PDS: Drawing is all about solving problems with your limited abilities. PD is all about supplying problems and limits. One of my biggest battles is to draw without pain. PD causes stiffness in your muscles that can lead to all kinds of ergonomic problems. I’m fairly stoic. I once tried to return to work with three broken ribs directly after being struck in a crosswalk by a pickup truck. But I developed pain that was so insistent that I could barely make a pen-stroke.
We eventually solved this problem by setting an electronic sketch pad that allows me to position myself the most ergonomically advantageous way. In one of those constant PD ironies, this led me to overcome my indifference to the computer as a tool, and unleashed a creative roll that took me from the 19th-century world of cross-hatching on paper to the 21st century of color and animation.
As you find new ways to solve problems, Parkinson’s finds new ways to screw you up. So it’s a constant test of creativity on top of the normal creative demands.
MC: H ow do you manage to approach Parkinson’s with a positive attitude, and does having your art somehow help you channel or focus your energies?
PDS: Depression is a big part of PD. It affects roughly half the PD population at some part of the course of the disease. Frankly, one of the reasons I cope relatively well with Parkinson’s is that I am on an effective antidepressant. Another is that I have a stalwart wife who I know will do her best to be there for me and a wide circle of family and friends that back the two of us up.
Parkinson’s disease has forced me to step up and do things I never would have considered before. I became the leader of the support group in Anchorage almost by default and against every fiber in my being screaming against taking on the responsibility. This led to all sorts of foreseen stress and all sorts of unforeseen payoffs in terms of the feeling of accomplishment that comes from making someone else’s life better.
In a sense ... PD has become a muse. I’ve channeled much of my creativity into writing and illustrating my blog Off and On, and it’s been a vital source of feedback for the sense I have that my work needs to connect with other people. I get correspondence from around the world from other people with PD, doctors, researchers and advocates.
MC: At midlife, are you hopeful that a cure for PD will be found in your lifetime — or at least [there’ll be] major medical advances?
PDS: In 2002, when I was diagnosed, the standard line was that a cure within 10 years was in our grasp. This is not the standard line anymore. Parkinson’s disease is hellishly complex, and much less easy to understand than we thought then. At the same time the tools at our disposal to unravel this complexity are the best we’ve ever had, and improving all the time. So the answer to your question is, I plain do not know.

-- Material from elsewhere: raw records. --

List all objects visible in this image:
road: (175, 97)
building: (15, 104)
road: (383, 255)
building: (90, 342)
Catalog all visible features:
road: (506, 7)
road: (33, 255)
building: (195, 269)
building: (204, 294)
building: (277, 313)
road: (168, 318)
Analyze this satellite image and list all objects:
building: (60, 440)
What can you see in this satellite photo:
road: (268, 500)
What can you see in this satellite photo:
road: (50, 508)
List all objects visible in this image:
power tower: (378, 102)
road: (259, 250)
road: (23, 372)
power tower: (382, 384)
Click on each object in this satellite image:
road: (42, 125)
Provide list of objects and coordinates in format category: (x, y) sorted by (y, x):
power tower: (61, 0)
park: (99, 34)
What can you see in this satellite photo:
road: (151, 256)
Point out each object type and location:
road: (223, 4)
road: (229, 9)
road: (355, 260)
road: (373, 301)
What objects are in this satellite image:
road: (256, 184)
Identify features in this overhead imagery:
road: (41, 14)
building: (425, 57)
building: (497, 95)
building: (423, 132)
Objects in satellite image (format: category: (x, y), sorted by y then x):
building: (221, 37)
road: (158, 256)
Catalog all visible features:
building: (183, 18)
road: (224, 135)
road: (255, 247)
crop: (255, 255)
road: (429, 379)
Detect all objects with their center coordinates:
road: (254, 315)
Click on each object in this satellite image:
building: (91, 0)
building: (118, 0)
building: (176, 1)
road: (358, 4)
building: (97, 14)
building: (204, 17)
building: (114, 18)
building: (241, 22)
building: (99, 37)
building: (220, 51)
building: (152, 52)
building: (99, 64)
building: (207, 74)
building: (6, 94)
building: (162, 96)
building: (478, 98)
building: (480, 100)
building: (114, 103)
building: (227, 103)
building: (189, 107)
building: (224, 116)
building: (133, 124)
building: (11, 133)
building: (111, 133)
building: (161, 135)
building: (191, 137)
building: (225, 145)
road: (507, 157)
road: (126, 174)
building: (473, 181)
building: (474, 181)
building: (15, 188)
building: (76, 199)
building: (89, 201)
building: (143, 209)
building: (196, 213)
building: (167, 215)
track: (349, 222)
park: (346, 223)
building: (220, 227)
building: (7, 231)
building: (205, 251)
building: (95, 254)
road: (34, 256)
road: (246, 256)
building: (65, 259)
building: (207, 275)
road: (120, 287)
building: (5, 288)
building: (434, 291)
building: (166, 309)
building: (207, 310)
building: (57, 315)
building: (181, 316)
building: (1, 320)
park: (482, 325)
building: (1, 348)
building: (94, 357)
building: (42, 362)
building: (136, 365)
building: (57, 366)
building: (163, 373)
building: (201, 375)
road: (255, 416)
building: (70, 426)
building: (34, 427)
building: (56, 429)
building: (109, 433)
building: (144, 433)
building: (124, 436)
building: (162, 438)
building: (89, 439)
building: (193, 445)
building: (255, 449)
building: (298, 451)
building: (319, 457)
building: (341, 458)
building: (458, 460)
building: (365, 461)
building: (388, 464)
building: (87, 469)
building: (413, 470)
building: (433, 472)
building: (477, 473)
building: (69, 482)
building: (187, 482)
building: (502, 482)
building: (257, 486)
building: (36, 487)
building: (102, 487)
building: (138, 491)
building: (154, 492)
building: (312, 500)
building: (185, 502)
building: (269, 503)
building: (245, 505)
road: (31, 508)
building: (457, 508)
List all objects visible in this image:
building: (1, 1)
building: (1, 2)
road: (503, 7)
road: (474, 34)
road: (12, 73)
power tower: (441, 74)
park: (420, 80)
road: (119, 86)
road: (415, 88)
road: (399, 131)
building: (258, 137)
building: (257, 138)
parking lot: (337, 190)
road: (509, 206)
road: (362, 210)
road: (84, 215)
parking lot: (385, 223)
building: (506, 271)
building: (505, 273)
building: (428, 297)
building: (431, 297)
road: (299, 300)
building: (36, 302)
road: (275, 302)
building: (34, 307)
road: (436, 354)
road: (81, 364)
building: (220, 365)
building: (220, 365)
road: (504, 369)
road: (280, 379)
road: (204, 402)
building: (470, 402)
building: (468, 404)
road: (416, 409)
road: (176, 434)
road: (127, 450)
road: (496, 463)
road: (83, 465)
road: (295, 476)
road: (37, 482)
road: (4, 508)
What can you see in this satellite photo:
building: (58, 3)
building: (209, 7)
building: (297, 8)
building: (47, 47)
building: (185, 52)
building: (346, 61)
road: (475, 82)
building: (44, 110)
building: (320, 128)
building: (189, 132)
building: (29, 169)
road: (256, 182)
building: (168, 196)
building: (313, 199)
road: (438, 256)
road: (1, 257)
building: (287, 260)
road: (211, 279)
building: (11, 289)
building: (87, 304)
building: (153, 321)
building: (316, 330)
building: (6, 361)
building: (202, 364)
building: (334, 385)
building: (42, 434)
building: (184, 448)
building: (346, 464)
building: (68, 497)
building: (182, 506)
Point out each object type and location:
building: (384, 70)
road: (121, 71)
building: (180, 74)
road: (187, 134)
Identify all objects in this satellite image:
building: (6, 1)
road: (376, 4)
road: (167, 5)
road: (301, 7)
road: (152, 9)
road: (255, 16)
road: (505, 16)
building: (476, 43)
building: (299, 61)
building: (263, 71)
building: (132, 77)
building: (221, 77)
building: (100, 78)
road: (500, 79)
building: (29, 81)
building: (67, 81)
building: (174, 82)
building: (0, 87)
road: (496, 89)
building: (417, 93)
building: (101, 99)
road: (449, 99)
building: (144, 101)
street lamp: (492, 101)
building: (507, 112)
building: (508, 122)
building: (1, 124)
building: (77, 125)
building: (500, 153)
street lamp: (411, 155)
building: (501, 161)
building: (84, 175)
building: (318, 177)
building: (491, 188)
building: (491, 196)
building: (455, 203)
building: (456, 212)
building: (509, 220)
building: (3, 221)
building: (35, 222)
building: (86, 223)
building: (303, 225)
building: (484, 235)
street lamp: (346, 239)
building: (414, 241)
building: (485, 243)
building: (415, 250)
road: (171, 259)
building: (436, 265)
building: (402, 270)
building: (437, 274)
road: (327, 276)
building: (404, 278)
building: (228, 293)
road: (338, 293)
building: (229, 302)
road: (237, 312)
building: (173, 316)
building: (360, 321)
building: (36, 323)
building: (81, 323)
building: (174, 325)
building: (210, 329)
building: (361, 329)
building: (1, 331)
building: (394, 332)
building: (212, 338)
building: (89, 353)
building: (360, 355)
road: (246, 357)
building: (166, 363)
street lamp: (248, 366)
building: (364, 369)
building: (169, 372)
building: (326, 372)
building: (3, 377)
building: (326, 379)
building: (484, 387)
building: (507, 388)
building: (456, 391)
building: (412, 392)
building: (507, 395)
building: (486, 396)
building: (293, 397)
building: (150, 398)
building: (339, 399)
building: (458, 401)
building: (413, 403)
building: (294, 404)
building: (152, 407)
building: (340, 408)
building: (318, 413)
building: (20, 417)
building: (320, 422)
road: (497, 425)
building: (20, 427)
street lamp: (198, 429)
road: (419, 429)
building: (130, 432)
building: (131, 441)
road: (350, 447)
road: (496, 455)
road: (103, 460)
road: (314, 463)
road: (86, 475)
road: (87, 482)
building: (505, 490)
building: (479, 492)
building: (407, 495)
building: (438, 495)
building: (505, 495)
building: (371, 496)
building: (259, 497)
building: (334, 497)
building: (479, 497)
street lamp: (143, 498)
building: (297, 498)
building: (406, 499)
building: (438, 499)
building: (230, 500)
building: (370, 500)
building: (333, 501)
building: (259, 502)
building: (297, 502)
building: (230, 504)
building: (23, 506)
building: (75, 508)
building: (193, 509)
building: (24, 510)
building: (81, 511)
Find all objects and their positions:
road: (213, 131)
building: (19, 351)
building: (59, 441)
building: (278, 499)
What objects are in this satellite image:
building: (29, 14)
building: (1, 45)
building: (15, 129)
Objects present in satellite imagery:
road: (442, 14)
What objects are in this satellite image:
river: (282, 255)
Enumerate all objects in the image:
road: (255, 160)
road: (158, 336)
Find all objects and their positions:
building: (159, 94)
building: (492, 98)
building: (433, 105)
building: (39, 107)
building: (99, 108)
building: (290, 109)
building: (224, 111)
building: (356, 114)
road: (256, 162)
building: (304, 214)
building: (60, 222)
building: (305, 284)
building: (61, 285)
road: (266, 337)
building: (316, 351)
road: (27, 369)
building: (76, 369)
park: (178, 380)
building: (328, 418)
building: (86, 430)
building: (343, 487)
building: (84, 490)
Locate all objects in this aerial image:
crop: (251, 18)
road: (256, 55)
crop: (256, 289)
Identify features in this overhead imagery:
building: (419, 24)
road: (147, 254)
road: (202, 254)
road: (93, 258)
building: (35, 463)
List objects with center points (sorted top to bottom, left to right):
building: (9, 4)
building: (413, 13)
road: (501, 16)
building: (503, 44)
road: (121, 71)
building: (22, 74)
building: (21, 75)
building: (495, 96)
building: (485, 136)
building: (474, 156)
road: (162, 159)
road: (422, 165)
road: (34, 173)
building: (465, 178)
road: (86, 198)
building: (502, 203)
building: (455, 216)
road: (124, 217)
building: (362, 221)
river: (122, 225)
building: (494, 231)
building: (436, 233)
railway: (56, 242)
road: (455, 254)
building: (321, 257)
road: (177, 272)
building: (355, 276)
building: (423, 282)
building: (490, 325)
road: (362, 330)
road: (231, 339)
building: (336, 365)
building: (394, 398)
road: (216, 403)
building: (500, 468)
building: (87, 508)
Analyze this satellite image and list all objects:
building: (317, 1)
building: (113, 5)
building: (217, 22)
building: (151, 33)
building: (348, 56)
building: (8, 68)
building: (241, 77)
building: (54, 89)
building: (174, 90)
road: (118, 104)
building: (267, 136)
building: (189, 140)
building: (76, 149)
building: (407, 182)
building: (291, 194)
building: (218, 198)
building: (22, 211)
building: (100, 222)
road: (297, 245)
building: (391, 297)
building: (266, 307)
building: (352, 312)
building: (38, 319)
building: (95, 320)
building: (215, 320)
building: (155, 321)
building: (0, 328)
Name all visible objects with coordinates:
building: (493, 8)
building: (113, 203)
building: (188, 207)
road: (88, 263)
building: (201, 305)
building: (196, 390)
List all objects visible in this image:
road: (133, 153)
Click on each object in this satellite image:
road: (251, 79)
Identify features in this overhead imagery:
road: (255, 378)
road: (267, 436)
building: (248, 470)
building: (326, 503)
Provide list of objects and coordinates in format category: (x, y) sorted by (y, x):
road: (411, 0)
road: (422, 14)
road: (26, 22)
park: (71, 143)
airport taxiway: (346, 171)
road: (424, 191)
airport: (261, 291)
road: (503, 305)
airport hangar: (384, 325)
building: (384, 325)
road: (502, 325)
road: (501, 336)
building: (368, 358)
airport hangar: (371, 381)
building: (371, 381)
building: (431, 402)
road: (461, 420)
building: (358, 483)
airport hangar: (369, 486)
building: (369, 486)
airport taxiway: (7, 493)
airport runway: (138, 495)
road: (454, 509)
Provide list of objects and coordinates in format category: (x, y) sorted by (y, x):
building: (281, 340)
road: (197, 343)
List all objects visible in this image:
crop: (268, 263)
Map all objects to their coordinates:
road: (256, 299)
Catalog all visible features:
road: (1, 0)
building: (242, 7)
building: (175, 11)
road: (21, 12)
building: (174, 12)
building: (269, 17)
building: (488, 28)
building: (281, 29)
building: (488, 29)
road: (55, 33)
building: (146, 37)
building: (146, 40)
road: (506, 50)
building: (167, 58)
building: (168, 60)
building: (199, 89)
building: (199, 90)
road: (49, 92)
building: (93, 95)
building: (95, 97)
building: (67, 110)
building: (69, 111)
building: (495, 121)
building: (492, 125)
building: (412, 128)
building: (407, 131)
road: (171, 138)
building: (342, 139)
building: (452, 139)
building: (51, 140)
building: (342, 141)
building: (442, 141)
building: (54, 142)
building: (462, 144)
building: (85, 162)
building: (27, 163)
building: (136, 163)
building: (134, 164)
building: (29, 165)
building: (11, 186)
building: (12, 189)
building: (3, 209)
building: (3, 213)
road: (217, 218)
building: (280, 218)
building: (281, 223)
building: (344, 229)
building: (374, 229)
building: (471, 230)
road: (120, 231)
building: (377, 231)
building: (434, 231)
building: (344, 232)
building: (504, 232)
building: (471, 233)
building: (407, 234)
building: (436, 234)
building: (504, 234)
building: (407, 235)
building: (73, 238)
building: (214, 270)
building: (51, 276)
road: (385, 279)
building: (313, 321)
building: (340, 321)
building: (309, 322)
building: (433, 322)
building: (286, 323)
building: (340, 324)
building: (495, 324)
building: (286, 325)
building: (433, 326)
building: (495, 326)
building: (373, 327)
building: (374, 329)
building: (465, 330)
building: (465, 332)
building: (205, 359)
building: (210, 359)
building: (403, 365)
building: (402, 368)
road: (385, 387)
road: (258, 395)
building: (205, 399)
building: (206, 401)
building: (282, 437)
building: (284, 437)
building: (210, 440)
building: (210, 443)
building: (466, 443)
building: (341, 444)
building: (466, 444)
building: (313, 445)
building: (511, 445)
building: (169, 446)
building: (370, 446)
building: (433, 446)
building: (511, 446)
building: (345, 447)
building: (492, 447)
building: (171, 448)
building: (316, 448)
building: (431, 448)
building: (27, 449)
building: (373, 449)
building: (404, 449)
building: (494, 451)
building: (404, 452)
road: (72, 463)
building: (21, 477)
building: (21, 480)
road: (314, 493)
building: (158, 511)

I think that PD for some of us now can be greatly mitigated with dedicated management of diet and exercise, along with the careful use of medications and surgery. You have to be serious as a patient about learning all you can and applying it with as much discipline as you can muster.
MC: Is there anything you’d like to say directly to readers about PD — be it related to research, personal stories, social awareness or any other aspect?
PDS: When my diagnosis of PD turned my world to black, Parkinson’s advocate Bill Bell slipped in a bit of light with the observation that it’s a good time to have PD. This sounds weird, but it’s true that the tools now available to manage PD mean that with a little luck, a great deal of discipline, a good support network and decent medical care, there is no reason that you can’t have an excellent quality of life for decades after diagnosis. And if you can’t, well, misery loves company, and with the Boomers moving into the prime years for developing this insidious and nasty disease, you will at least have plenty of company.